The present estimates of the protein evolutionary rates at the OBP genes are in contrast to the strong conservation pattern of genome clusters across the genus. However, this feature does not occur in the Or and Gr gene families, which have a comparable number of genes [56
] (Gardner and Ritchie, personal communication), suggesting the action of some mechanism that actively prevents their break. Indeed, genes belonging to the same cluster might exhibit a spatiotemporally coordinated expression. For instance, in D. melanogaster
some OBP genes are co-expressed either in the same developmental stage or in the same local region of the chemosensory organs [31
]. Although we did not detect clear evidence that genes on the same cluster are expressed at particular developmental stages, the incomplete gene expression data precludes us from drawing any firm conclusion. To shed light on this issue, it is essential to determine how the expression patterns correlates with genomic gene organization in these olfactory system gene families.

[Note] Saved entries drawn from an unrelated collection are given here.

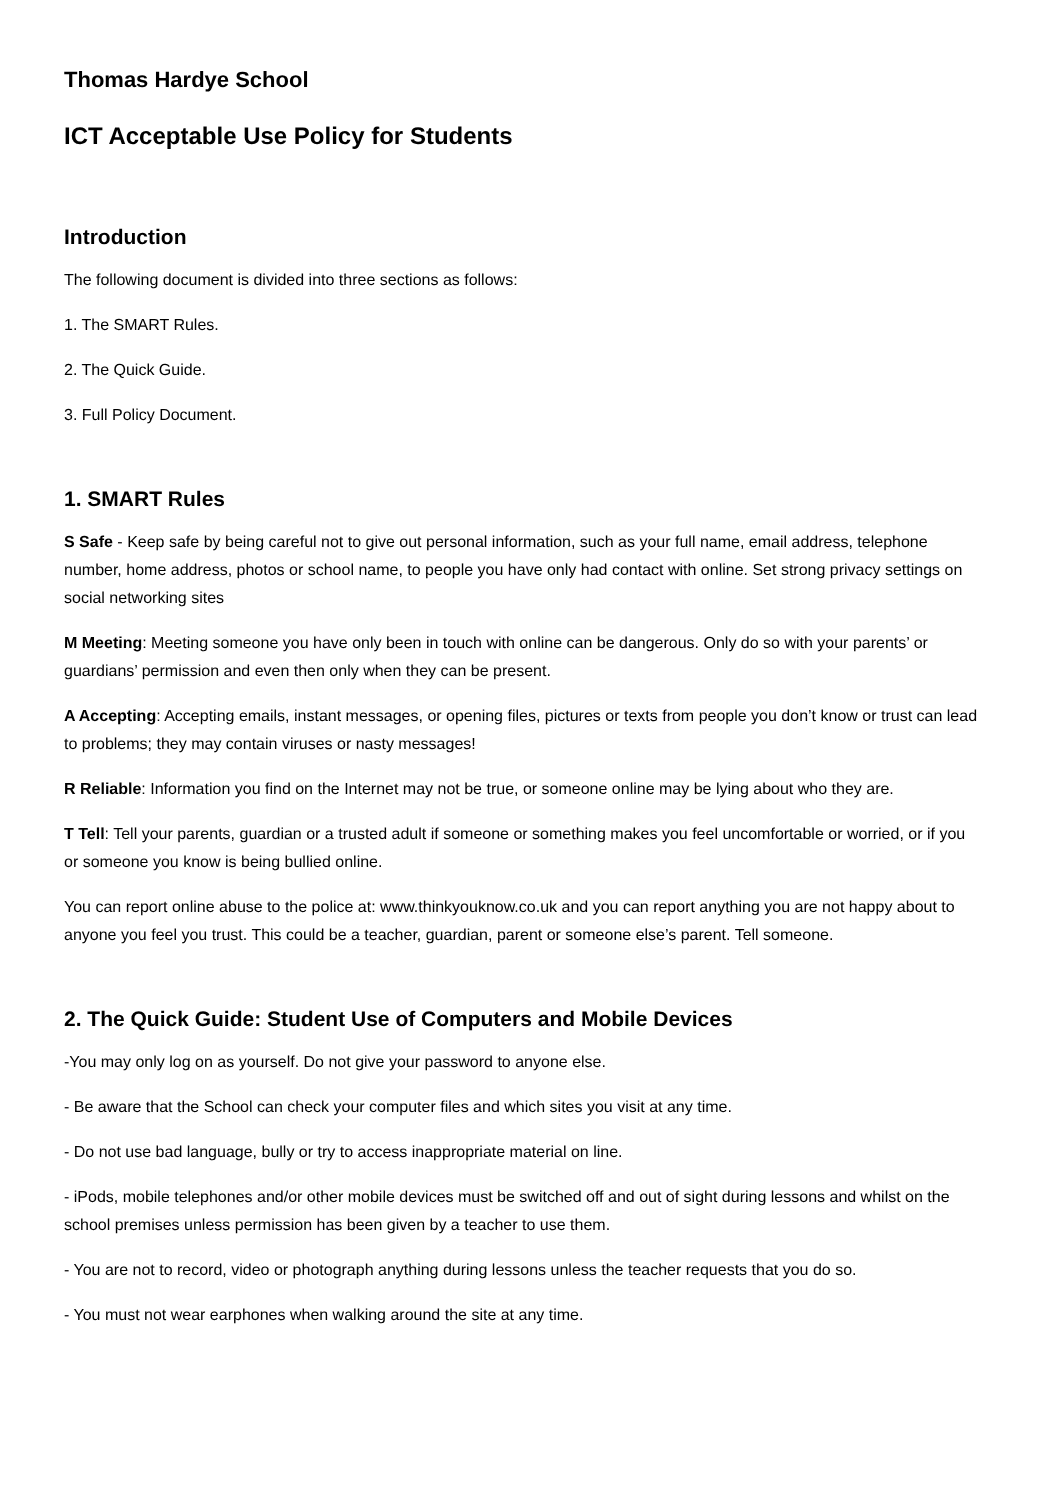Thomas Hardye School
ICT Acceptable Use Policy for Students
Introduction
The following document is divided into three sections as follows:
1. The SMART Rules.
2. The Quick Guide.
3. Full Policy Document.
1. SMART Rules
S Safe - Keep safe by being careful not to give out personal information, such as your full name, email address, telephone number, home address, photos or school name, to people you have only had contact with online. Set strong privacy settings on social networking sites
M Meeting: Meeting someone you have only been in touch with online can be dangerous. Only do so with your parents’ or guardians’ permission and even then only when they can be present.
A Accepting: Accepting emails, instant messages, or opening files, pictures or texts from people you don’t know or trust can lead to problems; they may contain viruses or nasty messages!
R Reliable: Information you find on the Internet may not be true, or someone online may be lying about who they are.
T Tell: Tell your parents, guardian or a trusted adult if someone or something makes you feel uncomfortable or worried, or if you or someone you know is being bullied online.
You can report online abuse to the police at: www.thinkyouknow.co.uk and you can report anything you are not happy about to anyone you feel you trust. This could be a teacher, guardian, parent or someone else’s parent. Tell someone.
2. The Quick Guide: Student Use of Computers and Mobile Devices
-You may only log on as yourself. Do not give your password to anyone else.
- Be aware that the School can check your computer files and which sites you visit at any time.
- Do not use bad language, bully or try to access inappropriate material on line.
- iPods, mobile telephones and/or other mobile devices must be switched off and out of sight during lessons and whilst on the school premises unless permission has been given by a teacher to use them.
- You are not to record, video or photograph anything during lessons unless the teacher requests that you do so.
- You must not wear earphones when walking around the site at any time.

The evolutionary analysis of the complete set of genes in a family involved in the response to environmental chemicals is also very attractive because they may be able to provide insights into the selective pressures that result from changes in the species 'lifestyle' during and after speciation. Here we find that OBP genes in specialist lineages (those that recently underwent a host speciation episode) evolve at significantly higher ω
rates than do generalists. Consequently, either purifying selection is more relaxed in several OBP genes, probably caused by loss (or partial loss) of function during the specialization process, or positive selection acted throughout this process. McBride and Arguello [56
] also found a significant increase in the evolutionary rate at the Ors and Grs in the D. sechellia
and D. erecta
lineages; this study detected a genome-wide increase in the amino acid fixation rate in this species, although it was lower than that observed at the receptor repertory. Because the genome-wide higher ω
values detected in the specialist species could reflect some demographic changes, we have also conducted in the OBP family the same analysis as McBride and Arguello [56
] did, using the same genome-wide set of genes. We also found that the OBP repertory in specialist species has evolved under lower functional constraints (higher ω
values) than the genome-wide trend (the median difference between specialists and generalists ω
for the OBP family [0.0556] is significantly greater than that for genes across the genome [0.0087]; P
= 0.0031). This feature, jointly with the birth-and-death evolution pattern similarity, suggests that these two olfactory system multigene families might have co-evolved in response to ecologic changes across the Drosophila
genus. Therefore, it would be very interesting to establish the precise contribution of the OBP gene family to this specialization process, and to identify the specific members involved in this phenomenon. This knowledge will provide fundamental insight into the roles played by the various selective forces in shaping patterns nucleotide variation associated with host-switching or ecologic specialization processes.